Sunday (we clearly opted out of the "day-of-rest") October 6, 2013, we begun recording our first full length record. This is the point where I tell you all what you already know, but pretend it is somehow unique to our circumstances. I'll tell you that this is the best music we've ever written (I've yet to meet a band that thinks their newest release is shit.) I'll tell you that we've literally played until our fingers bled (thanks, Bryan Adams), or that we've fallen asleep with a pen in our hands and our heads in an empty sheet of paper more times than I can accurately recollect. But, oh savvy and wise fans of ours, I'm certain you know this already. Any Kickstarter campaign that has drifted through your newsfeed will likely have beat my cliches to the punch. So what do I have to offer you? Well, to be real, nothing.
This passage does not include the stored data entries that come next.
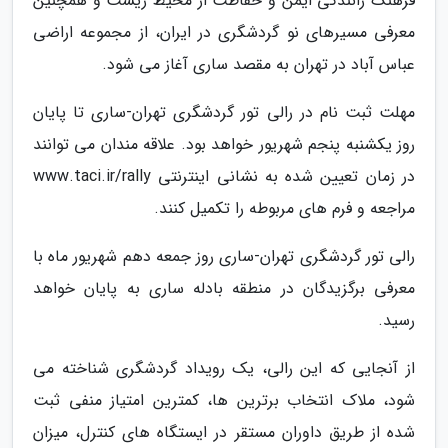
فرهنگ رانندگی ایمن و حفاظت از محیط زیست و همچنین
معرفی مسیرهای نو گردشگری در ایران، از مجموعه اراضی
عباس آباد در تهران به مقصد ساری آغاز می شود.
مهلت ثبت نام در رالی تور گردشگری تهران-ساری تا پایان
روز یکشنبه پنجم شهریور خواهد بود. علاقه مندان می توانند
در زمان تعیین شده به نشانی اینترنتی www.taci.ir/rally
مراجعه و فرم های مربوطه را تکمیل کنند.
رالی تور گردشگری تهران-ساری روز جمعه دهم شهریور ماه با
معرفی برگزیدگان در منطقه بادله ساری به پایان خواهد
رسید.
از آنجایی که این رالی، یک رویداد گردشگری شناخته می
شود، ملاک انتخاب برترین ها، کمترین امتیاز منفی ثبت
شده از طریق داوران مستقر در ایستگاه های کنترل، میزان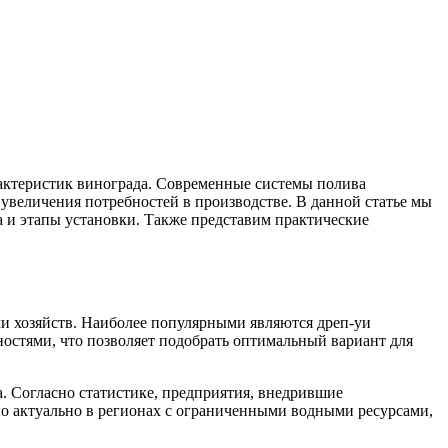
актеристик винограда. Современные системы полива
 увеличения потребностей в производстве. В данной статье мы
 и этапы установки. Также представим практические
и хозяйств. Наиболее популярными являются дреп-уи
остями, что позволяет подобрать оптимальный вариант для
. Согласно статистике, предприятия, внедрившие
но актуально в регионах с ограниченными водными ресурсами,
We are a band comprised of musicians. We exist to give you music. In an industry flooded with sensory distractions, it becomes incredibly easy to lose sight of this. A 'get stoked' video blog here, an internet meme there ... soon you fall down the rabbit hole of endless contentious social media statuses asking your fans to voice their opinion, all the while, just secretly hoping their "like" will acknowledge that you really exist. I suppose, in my roundabout and esoteric sort of way, what I'm trying to say is Thank You. Thank you for being patient with us while we've been silent to you. When we got home from our 2012 Summer tour with Brighter Brightest, we knew we needed to create a record. More importantly, we knew we needed to shut out everything in order to do it. What most bands don't make visible is the fact that we all straddle two heartbreakingly opposing worlds. In world one, we tour as much as we want, post pictures and videos of our daily life, keep you up to date on new events, photos, album reviews etc., and let you know that we truly exist as a band because we have something to say and selfishly (as all bands should) think the world would be a better place with our opinion in the mix. In world two, we argue over 1 beat-per-minute in the chorus of a song and call an entire year of our life "Pre-Production."
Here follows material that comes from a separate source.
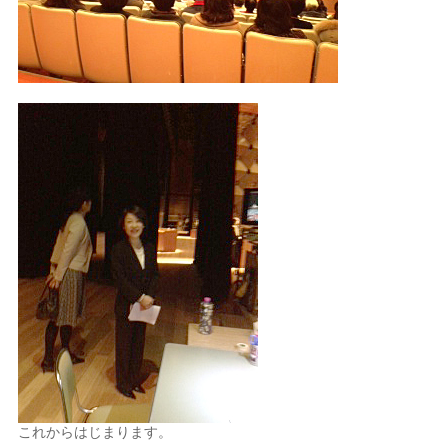
これからはじまります。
Frankly, since getting home from tour until now, we made the choice to forget about world one. This has come at the cost of keeping all of you out-of-the-loop. In our opinion, the most disingenuous thing we could have done was to expect you to pretend that our tweets were as relevant as the songs on your iPod. Again, we are a band comprised of musicians. We exist to give you music. This is the promise underlying everything that we do.
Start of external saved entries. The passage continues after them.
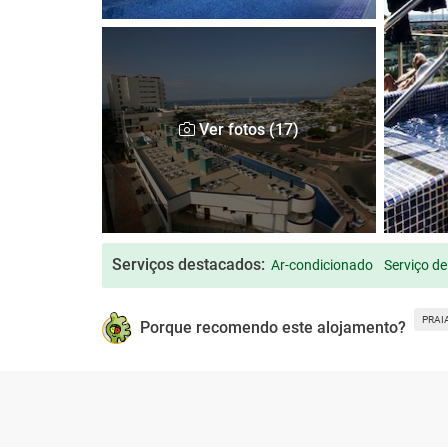
Ver fotos (17)
Serviços destacados:
Ar-condicionado
Serviço de
PRAI
Porque recomendo este alojamento?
At a particularly strange point of my life this past year I read an enormous German book by an equally enormous German philosopher. Somewhere in the midst of 700+ pages that I've almost completely forgotten, he makes the point that even silence communicates. In the moments we refuse to say anything, we are still, evidently, 'saying' something. In some way, I hope our year of silence can mean this to you.
What a lame update this would be if I ended it here. You've been patient and deserve some news -- let me be your CBC.
1) We've started recording in our Hometown. Quinn Cyrankiewicz is engineering and we are working in multiple studios.
2) We've brought on Daniel Carriere (Ten Second Epic/Daniel and The Impending Doom) to be our Producer. After touring with Dan last spring, we knew it was the right choice for us. We used to wake up our parents blasting his band's records in our houses, and now he wakes up Sandy's dogs blasting our demo's in his. It's a win-win. 3) We've applied for tens of thousands of dollars of grant money to help us do with this record what we've planned to do all along ... make it sound EXACTLY as we want it to and then tour until our van dies. 4) We're photo/video documenting this entire process. We want you to be a part of the entire thing. With that, I inevitably have to say goodbye ... partly because I'd be a hypocrite if I didn't, but mostly because we're in the studio early tomorrow and it's 2am. All our love and respect,
THE RED THREAT
* We want to massively acknowledge the help of artists who use their craft to help us tell our story, in this case, two amazingly talented photographers, Tyler Frith and Nicole Beaune.